Extract to read:
Principal Morse immediately crossed the street and demanded that the banner be taken down. Everyone but Frederick complied. Morse confiscated the banner and told Frederick to report to her office, where she suspended him for 10 days. Morse later explained that she told Frederick to take the banner down because she thought it encouraged illegal drug use, in violation of established school policy. Juneau School Board Policy No. 5520 states: “The Board specifically prohibits any assembly or public expression that … advocates the use of substances that are illegal to minors … .” Id., at 53a. In addition, Juneau School Board Policy No. 5850 subjects “[p]upils who participate in approved social events and class trips” to the same student conduct rules that apply during the regular school program. Id., at 58a.
Frederick administratively appealed his suspension, but the Juneau School District Superintendent upheld it, limiting it to time served (8 days). In a memorandum setting forth his reasons, the superintendent determined that Frederick had displayed his banner “in the midst of his fellow students, during school hours, at a school-sanctioned activity.” Id., at 63a. He further explained that Frederick “was not disciplined because the principal of the school ‘disagreed’ with his message, but because his speech appeared to advocate the use of illegal drugs.” Id., at 61a.
The superintendent continued:
“The common-sense understanding of the phrase ‘bong hits’ is that it is a reference to a means of smoking marijuana. Given [Frederick’s] inability or unwillingness to express any other credible meaning for the phrase, I can only agree with the principal and countless others who saw the banner as advocating the use of illegal drugs. [Frederick’s] speech was not political. He was not advocating the legalization of marijuana or promoting a religious belief. He was displaying a fairly silly message promoting illegal drug usage in the midst of a school activity, for the benefit of television cameras covering the Torch Relay. [Frederick’s] speech was potentially disruptive to the event and clearly disruptive of and inconsistent with the school’s educational mission to educate students about the dangers of illegal drugs and to discourage their use.” Id., at 61a–62a.
Relying on our decision in Fraser, supra, the superintendent concluded that the principal’s actions were permissible because Frederick’s banner was “speech or action that intrudes upon the work of the schools.” App. to Pet. for Cert. 62a (internal quotation marks omitted). The Juneau School District Board of Education upheld the suspension.
Frederick then filed suit under 42 U. S. C. §1983, alleging that the school board and Morse had violated his First Amendment rights. He sought declaratory and injunctive relief, unspecified compensatory damages, punitive damages, and attorney’s fees. The District Court granted summary judgment for the school board and Morse, ruling that they were entitled to qualified immunity and that they had not infringed Frederick’s First Amendment rights. The court found that Morse reasonably interpreted the banner as promoting illegal drug use—a message that “directly contravened the Board’s policies relating to drug abuse prevention.” App. to Pet. for Cert. 36a–38a. Under the circumstances, the court held that “Morse had the authority, if not the obligation, to stop such messages at a school-sanctioned activity.” Id., at 37a.

Dataset content:

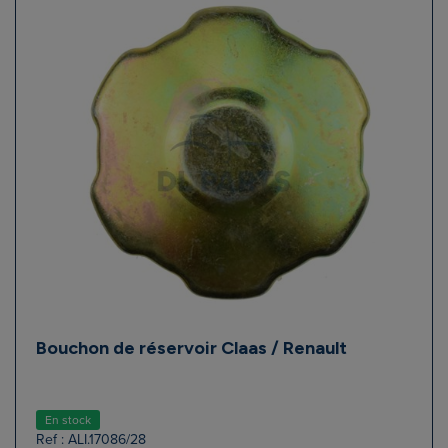
Bouchon de réservoir Claas / Renault
En stock
Ref : ALI.17086/28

Tasks to perform:
- A) In the court excerpt, rewrite the part from "Frederick administratively appealed" to "Id., at 61a." and replace "memorandum" with "letter".
- B) According to the court excerpt, how long was Frederick's suspension after the superintendent upheld it?

Answers per task:
- A)
Frederick administratively appealed his suspension, but the Juneau School District Superintendent upheld it, limiting it to time served (8 days). In a letter setting forth his reasons, the superintendent determined that Frederick had displayed his banner “in the midst of his fellow students, during school hours, at a school-sanctioned activity.” Id., at 63a. He further explained that Frederick “was not disciplined because the principal of the school ‘disagreed’ with his message, but because his speech appeared to advocate the use of illegal drugs.” Id., at 61a.

- B) It was limited to time served, which was 8 days.